About half a billion years ago, plants began to colonize the land. For the first few million years, none were more than a few inches tall, since, like today’s mosses, their bodies contained no conductive tissue. There was no way to lift water from the ground to leaves or to return nutrients to cells beneath the ground, where no sunlight could reach and allow photosynthesis. Once the interior plumbing of the vascular system evolved, the sky was the limit. Gigantic, primitive, spore-bearing trees covered much of the earth by the time the first land vertebrates laid their soft, vulnerable eggs in the coal swamps, long before the earliest dinosaurs walked the earth.
Very early in their history, the vascular plants split into two groups. One of these has been wildly successful and now includes all the seed plants—flowering plants and conifers and their relatives, as well as ferns and horsetails. The second group flourished in the far distant past, but is now represented only by a few plants that are, in many respects, living fossils. The most conspicuous of these is the clubmosses. These have traditionally been considered to belong to a single genus, Lycopodium. (Modern authors have split it into several groups, but we needn’t bother with this here.) Lycopodium translates as wolf’s foot, and one of our commonest species is L. clavatum, wolf’s claw
clubmoss. (Clavatum means ‘with a club,’ referring to the club-shaped spore bearing organs that give clubmosses their common name. It should be said immediately that clubmoss is a misnomer; true mosses are non-vascular plants.
There is probably no better place in the world to become familiar with clubmosses than here in northern Vermont. Although they are low-growing and relegated to the forest floor, they can dominate this layer, forming a sheet of evergreen cover that may extend over large areas. A fine example of this is at the Barr Hill Nature Preserve in Greensboro, where L. annotinum—shining clubmoss—makes a thick, continuous blanket under the spruce groves. But similar situations are widespread, and other forest types have their own, often somewhat less conspicuous, species. In fact it is possible to find eight to ten species within our area, the exact number depending on which botanist’s classification system is used. Most of the species are extremely widespread over the earth. I found colonies of L. clavatum on Kerguelen Island, which lies south of the Indian Ocean and over 1,000 miles from the nearest continent—Antarctica! Many of our species can be found in Alaska, Europe, or Siberia, but I’ve never seen them growing as richly and conspicuously as they do here in Vermont.

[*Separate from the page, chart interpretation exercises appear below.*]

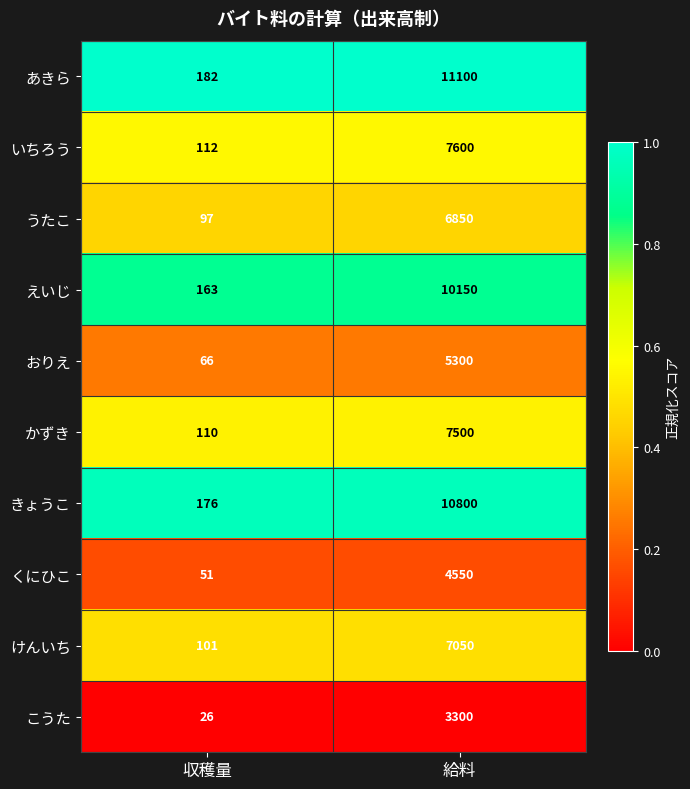

Which category has the highest value across all series?

給料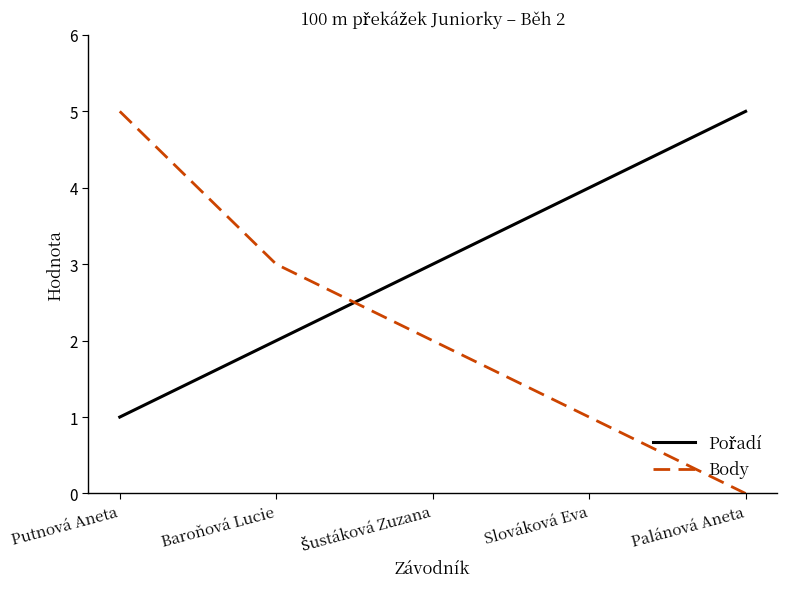

At which category is the sum across all series the highest?

Putnová Aneta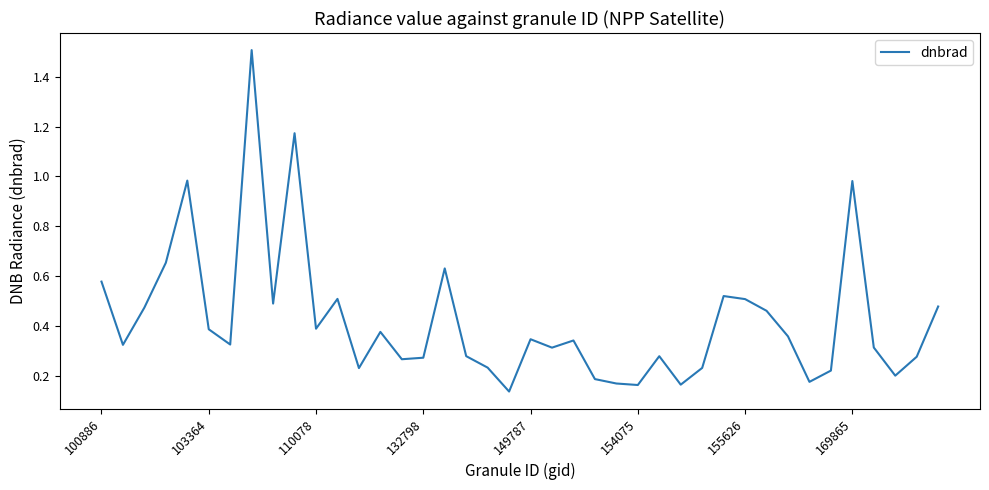

What is the difference between the maximum and second lowest values?

1.3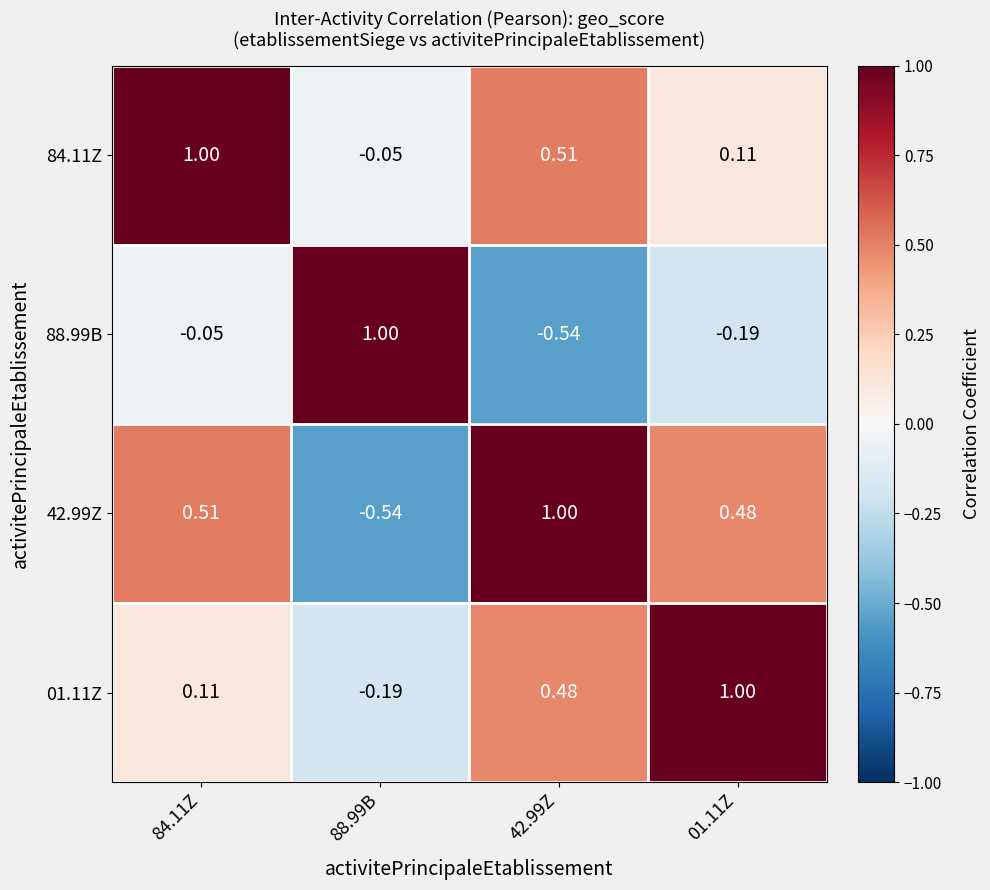

How many positive values does the 01.11Z series have?

3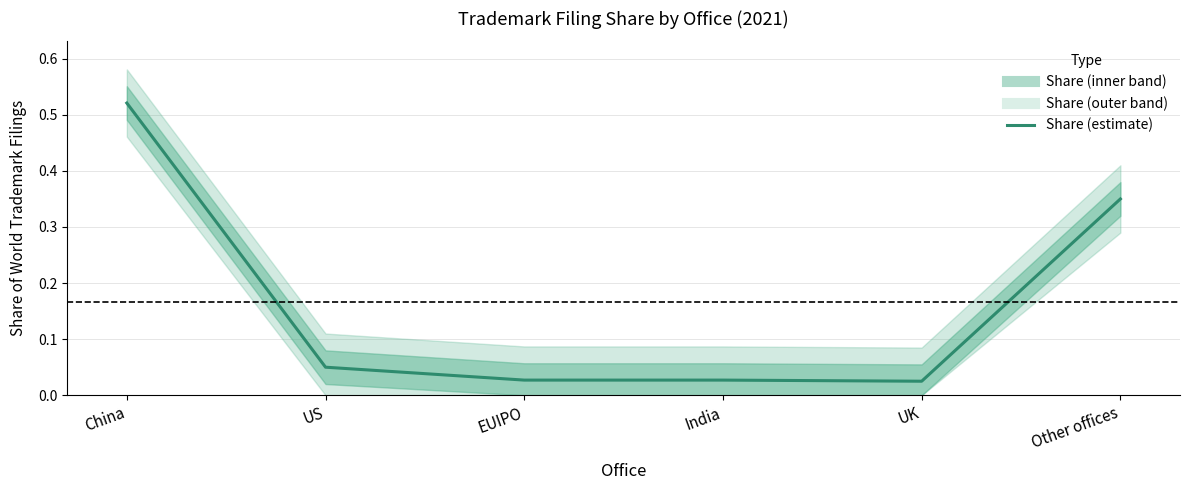

List the labels in order of value, largest first.

China, Other offices, US, EUIPO, India, UK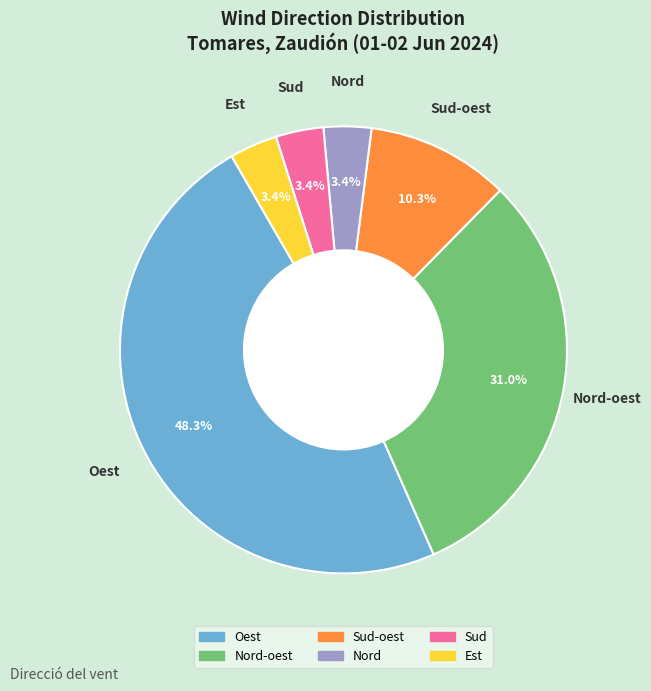

Is there any slice that represents more than half of the pie?

No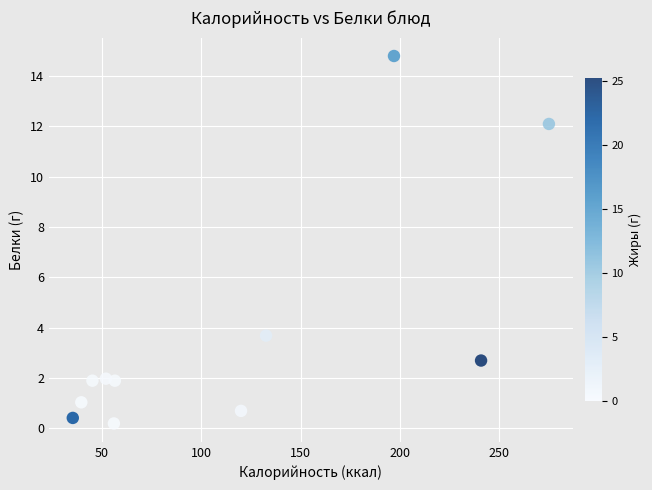

What Y value in the scatter plot is closest to 7?

3.7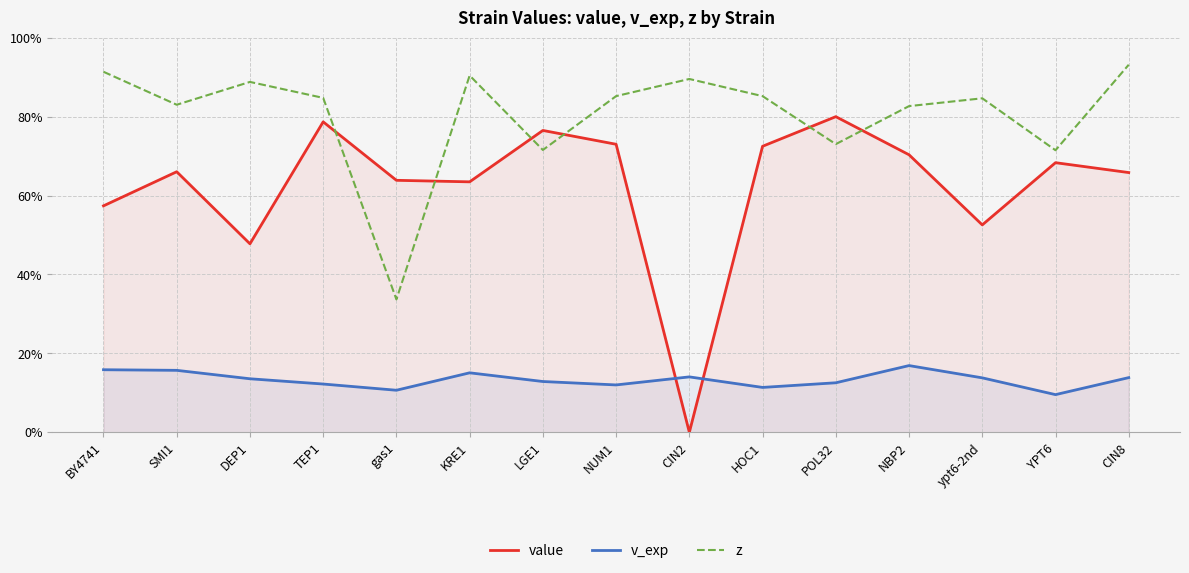

At which category does the chart reach its minimum across all series?

CIN2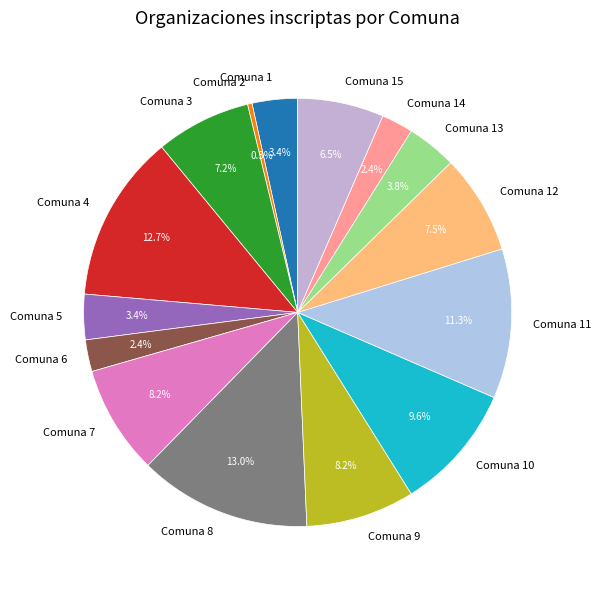

How many slices are in this pie chart?

15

Clubmosses are spore-bearing plants, and the spores germinate into tiny, inconspicuous plantlets called gametophytes, which even most botanists have never seen in the wild. The gametophytes may live for many years, ultimately producing eggs and sperms, whose union results in tiny new green embryos, which slowly grow and spread to form the familiar colonies of our forests and old pastures. These colonies are really single plants, very extensive and, presumably, very old, although I know of no data on just how many decades—or centuries—have elapsed since their beginnings.
Among the best things about clubmosses is that they are abundant, are relatively easy to identify, and the presence of individual species is often associated with a particular habitat type, so it’s easy to predict which may be found where. There are also some relatively uncommon species, and it’s always exciting to come upon one, or to learn exactly what ecological settings in which to look for them. One of our species, L. inundatum—bog clubmoss—is best sought on the surface of the sterile soil of scraped road cuts a few years after the bulldozer has been through. Look for it where you see the sticky tentacles of sundew leaves and the September flowers of ladies’ tresses orchid—I’ve never found it in a bog.
Clubmosses are traditionally, and incorrectly, often called fern allies, and a good book for learning how to identify them is the Peterson Field Guide to the Ferns. The pen and ink drawings by Laura Louise Foster are both botanically impeccable and artistically exquisite.